On 9 July 210, the European Court of Human Rights temporarily halted the extradition of four terrorism suspects from the United Kingdom to the United States. The court concluded that the applicants had raised a serious question whether their possible long-term incarceration in a U.S. Supermax prison would violate Article 3 of the European Convention on Human Rights, which prohibits “torture or inhuman or degrading treatment or punishment.” The court noted that “complete sensory isolation, coupled with total social isolation, can destroy the personality and constitutes a form of inhuman treatment which cannot be justified by the requirements of security or any other reason,” and called for additional submissions from the parties before finally deciding the applicants’ claim.
The court’s decision was not a surprise. International human rights bodies have repeatedly expressed the view that Supermax prisons — in which prisoners are held in near-total social isolation, sometimes for years on end — may violate international human rights law. In 2006, the U.N. Committee Against Torture expressed concern about “the extremely harsh regime” in US Supermax prisons, which it said could violate the Convention Against Torture and Other Cruel, Inhuman or Degrading Treatment or Punishment, a human rights treaty ratified by the United States in 1994.

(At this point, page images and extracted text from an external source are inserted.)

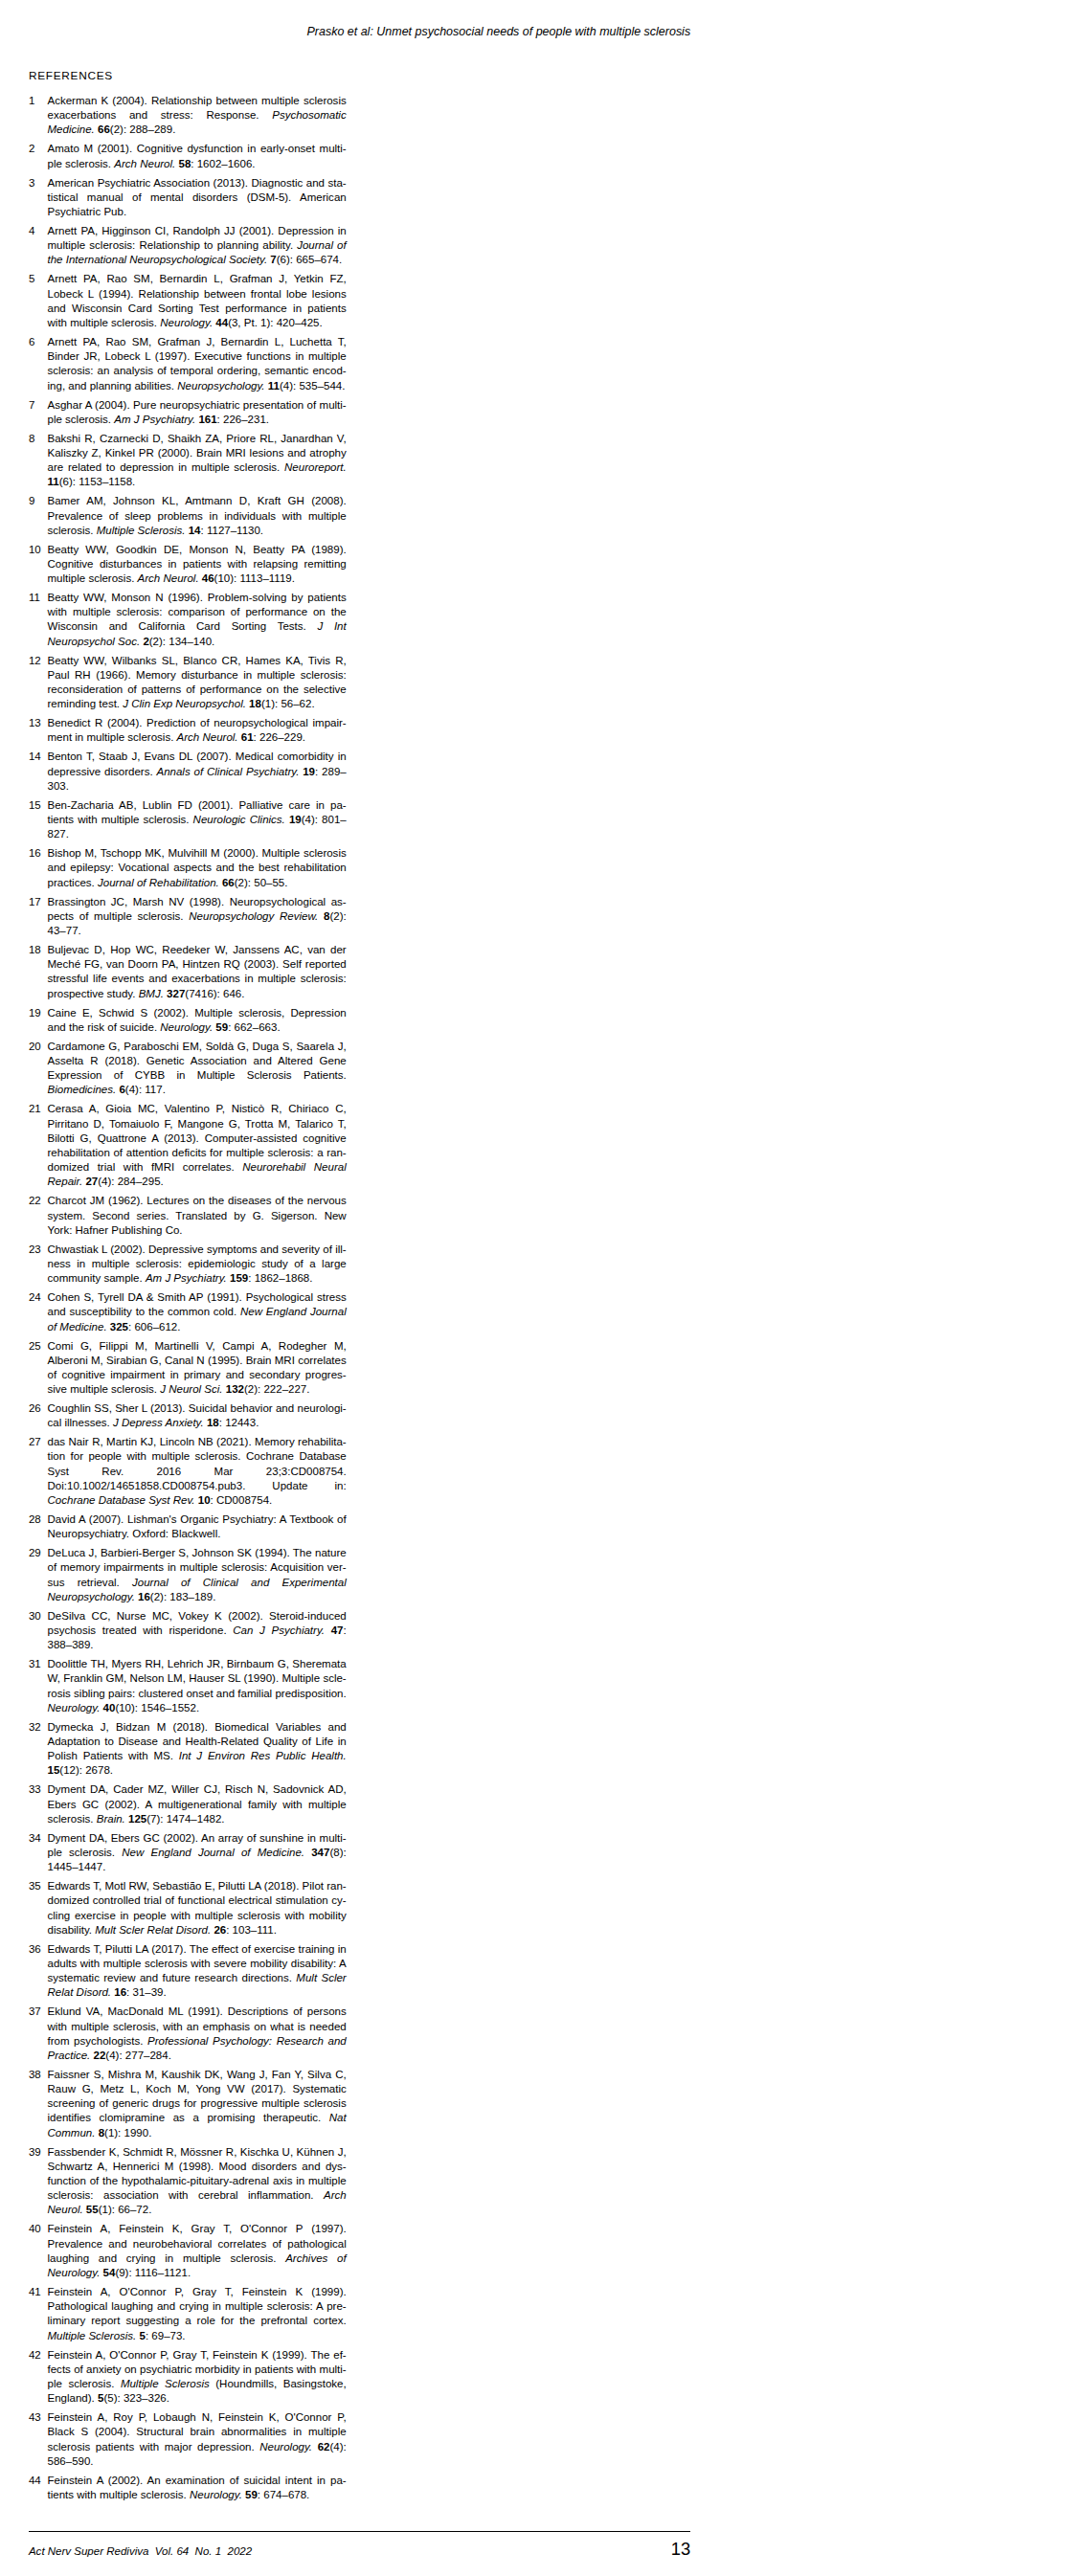Prasko et al: Unmet psychosocial needs of people with multiple sclerosis
References
Ackerman K (2004). Relationship between multiple sclerosis exacerbations and stress: Response. Psychosomatic Medicine. 66(2): 288–289.
Amato M (2001). Cognitive dysfunction in early-onset multiple sclerosis. Arch Neurol. 58: 1602–1606.
American Psychiatric Association (2013). Diagnostic and statistical manual of mental disorders (DSM-5). American Psychiatric Pub.
Arnett PA, Higginson CI, Randolph JJ (2001). Depression in multiple sclerosis: Relationship to planning ability. Journal of the International Neuropsychological Society. 7(6): 665–674.
Arnett PA, Rao SM, Bernardin L, Grafman J, Yetkin FZ, Lobeck L (1994). Relationship between frontal lobe lesions and Wisconsin Card Sorting Test performance in patients with multiple sclerosis. Neurology. 44(3, Pt. 1): 420–425.
Arnett PA, Rao SM, Grafman J, Bernardin L, Luchetta T, Binder JR, Lobeck L (1997). Executive functions in multiple sclerosis: an analysis of temporal ordering, semantic encoding, and planning abilities. Neuropsychology. 11(4): 535–544.
Asghar A (2004). Pure neuropsychiatric presentation of multiple sclerosis. Am J Psychiatry. 161: 226–231.
Bakshi R, Czarnecki D, Shaikh ZA, Priore RL, Janardhan V, Kaliszky Z, Kinkel PR (2000). Brain MRI lesions and atrophy are related to depression in multiple sclerosis. Neuroreport. 11(6): 1153–1158.
Bamer AM, Johnson KL, Amtmann D, Kraft GH (2008). Prevalence of sleep problems in individuals with multiple sclerosis. Multiple Sclerosis. 14: 1127–1130.
Beatty WW, Goodkin DE, Monson N, Beatty PA (1989). Cognitive disturbances in patients with relapsing remitting multiple sclerosis. Arch Neurol. 46(10): 1113–1119.
Beatty WW, Monson N (1996). Problem-solving by patients with multiple sclerosis: comparison of performance on the Wisconsin and California Card Sorting Tests. J Int Neuropsychol Soc. 2(2): 134–140.
Beatty WW, Wilbanks SL, Blanco CR, Hames KA, Tivis R, Paul RH (1966). Memory disturbance in multiple sclerosis: reconsideration of patterns of performance on the selective reminding test. J Clin Exp Neuropsychol. 18(1): 56–62.
Benedict R (2004). Prediction of neuropsychological impairment in multiple sclerosis. Arch Neurol. 61: 226–229.
Benton T, Staab J, Evans DL (2007). Medical comorbidity in depressive disorders. Annals of Clinical Psychiatry. 19: 289–303.
Ben-Zacharia AB, Lublin FD (2001). Palliative care in patients with multiple sclerosis. Neurologic Clinics. 19(4): 801–827.
Bishop M, Tschopp MK, Mulvihill M (2000). Multiple sclerosis and epilepsy: Vocational aspects and the best rehabilitation practices. Journal of Rehabilitation. 66(2): 50–55.
Brassington JC, Marsh NV (1998). Neuropsychological aspects of multiple sclerosis. Neuropsychology Review. 8(2): 43–77.
Buljevac D, Hop WC, Reedeker W, Janssens AC, van der Meché FG, van Doorn PA, Hintzen RQ (2003). Self reported stressful life events and exacerbations in multiple sclerosis: prospective study. BMJ. 327(7416): 646.
Caine E, Schwid S (2002). Multiple sclerosis, Depression and the risk of suicide. Neurology. 59: 662–663.
Cardamone G, Paraboschi EM, Soldà G, Duga S, Saarela J, Asselta R (2018). Genetic Association and Altered Gene Expression of CYBB in Multiple Sclerosis Patients. Biomedicines. 6(4): 117.
Cerasa A, Gioia MC, Valentino P, Nisticò R, Chiriaco C, Pirritano D, Tomaiuolo F, Mangone G, Trotta M, Talarico T, Bilotti G, Quattrone A (2013). Computer-assisted cognitive rehabilitation of attention deficits for multiple sclerosis: a randomized trial with fMRI correlates. Neurorehabil Neural Repair. 27(4): 284–295.
Charcot JM (1962). Lectures on the diseases of the nervous system. Second series. Translated by G. Sigerson. New York: Hafner Publishing Co.
Chwastiak L (2002). Depressive symptoms and severity of illness in multiple sclerosis: epidemiologic study of a large community sample. Am J Psychiatry. 159: 1862–1868.
Cohen S, Tyrell DA & Smith AP (1991). Psychological stress and susceptibility to the common cold. New England Journal of Medicine. 325: 606–612.
Comi G, Filippi M, Martinelli V, Campi A, Rodegher M, Alberoni M, Sirabian G, Canal N (1995). Brain MRI correlates of cognitive impairment in primary and secondary progressive multiple sclerosis. J Neurol Sci. 132(2): 222–227.
Coughlin SS, Sher L (2013). Suicidal behavior and neurological illnesses. J Depress Anxiety. 18: 12443.
das Nair R, Martin KJ, Lincoln NB (2021). Memory rehabilitation for people with multiple sclerosis. Cochrane Database Syst Rev. 2016 Mar 23;3:CD008754. Doi:10.1002/14651858.CD008754.pub3. Update in: Cochrane Database Syst Rev. 10: CD008754.
David A (2007). Lishman's Organic Psychiatry: A Textbook of Neuropsychiatry. Oxford: Blackwell.
DeLuca J, Barbieri-Berger S, Johnson SK (1994). The nature of memory impairments in multiple sclerosis: Acquisition versus retrieval. Journal of Clinical and Experimental Neuropsychology. 16(2): 183–189.
DeSilva CC, Nurse MC, Vokey K (2002). Steroid-induced psychosis treated with risperidone. Can J Psychiatry. 47: 388–389.
Doolittle TH, Myers RH, Lehrich JR, Birnbaum G, Sheremata W, Franklin GM, Nelson LM, Hauser SL (1990). Multiple sclerosis sibling pairs: clustered onset and familial predisposition. Neurology. 40(10): 1546–1552.
Dymecka J, Bidzan M (2018). Biomedical Variables and Adaptation to Disease and Health-Related Quality of Life in Polish Patients with MS. Int J Environ Res Public Health. 15(12): 2678.
Dyment DA, Cader MZ, Willer CJ, Risch N, Sadovnick AD, Ebers GC (2002). A multigenerational family with multiple sclerosis. Brain. 125(7): 1474–1482.
Dyment DA, Ebers GC (2002). An array of sunshine in multiple sclerosis. New England Journal of Medicine. 347(8): 1445–1447.
Edwards T, Motl RW, Sebastião E, Pilutti LA (2018). Pilot randomized controlled trial of functional electrical stimulation cycling exercise in people with multiple sclerosis with mobility disability. Mult Scler Relat Disord. 26: 103–111.
Edwards T, Pilutti LA (2017). The effect of exercise training in adults with multiple sclerosis with severe mobility disability: A systematic review and future research directions. Mult Scler Relat Disord. 16: 31–39.
Eklund VA, MacDonald ML (1991). Descriptions of persons with multiple sclerosis, with an emphasis on what is needed from psychologists. Professional Psychology: Research and Practice. 22(4): 277–284.
Faissner S, Mishra M, Kaushik DK, Wang J, Fan Y, Silva C, Rauw G, Metz L, Koch M, Yong VW (2017). Systematic screening of generic drugs for progressive multiple sclerosis identifies clomipramine as a promising therapeutic. Nat Commun. 8(1): 1990.
Fassbender K, Schmidt R, Mössner R, Kischka U, Kühnen J, Schwartz A, Hennerici M (1998). Mood disorders and dysfunction of the hypothalamic-pituitary-adrenal axis in multiple sclerosis: association with cerebral inflammation. Arch Neurol. 55(1): 66–72.
Feinstein A, Feinstein K, Gray T, O'Connor P (1997). Prevalence and neurobehavioral correlates of pathological laughing and crying in multiple sclerosis. Archives of Neurology. 54(9): 1116–1121.
Feinstein A, O'Connor P, Gray T, Feinstein K (1999). Pathological laughing and crying in multiple sclerosis: A preliminary report suggesting a role for the prefrontal cortex. Multiple Sclerosis. 5: 69–73.
Feinstein A, O'Connor P, Gray T, Feinstein K (1999). The effects of anxiety on psychiatric morbidity in patients with multiple sclerosis. Multiple Sclerosis (Houndmills, Basingstoke, England). 5(5): 323–326.
Feinstein A, Roy P, Lobaugh N, Feinstein K, O'Connor P, Black S (2004). Structural brain abnormalities in multiple sclerosis patients with major depression. Neurology. 62(4): 586–590.
Feinstein A (2002). An examination of suicidal intent in patients with multiple sclerosis. Neurology. 59: 674–678.
Act Nerv Super Rediviva Vol. 64 No. 1 2022 13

Despite these warnings, Supermax prisons are common in the United States. In the 1990s they were a raging fad, yet another round in the perpetual “tough on crime” political bidding war. Suddenly every state had to build one — Virginia was so tough it built two. By the end of the decade, more than 30 states, as well as the federal government, were operating a Supermax facility or unit.
The case of British citizen Gary McKinnon the alleged computer hacker who the United States claims hacked into sensitive defence data faces extradition to the United States ,whilst District Judge John Zani, sitting at City of Westminster magistrates court in London in February 2011 said there was “ample evidence” to justify the extradition to Texas of British businessman Christopher Tappin on US charges of conspiring to sell weapons parts to Iran where a conviction could bring a jail term of 35 years whilst Wikileaks founder Julian Assagne at present on bail from a British court too could face extradition to the United States for revealing sensitive U.S defence data on his website.
In the United States, at least 40,000 prisoners are in solitary confinement with another 50-80,000 in segregation units, many additionally isolated but those numbers are not released.
Control Units are designed to administer the very most in sensory deprivation and dehumanization of inmates and essentially serve only one purpose and that is to control society and in my view, must be abolished, and the victims of these dungeons treated as survivors of torture.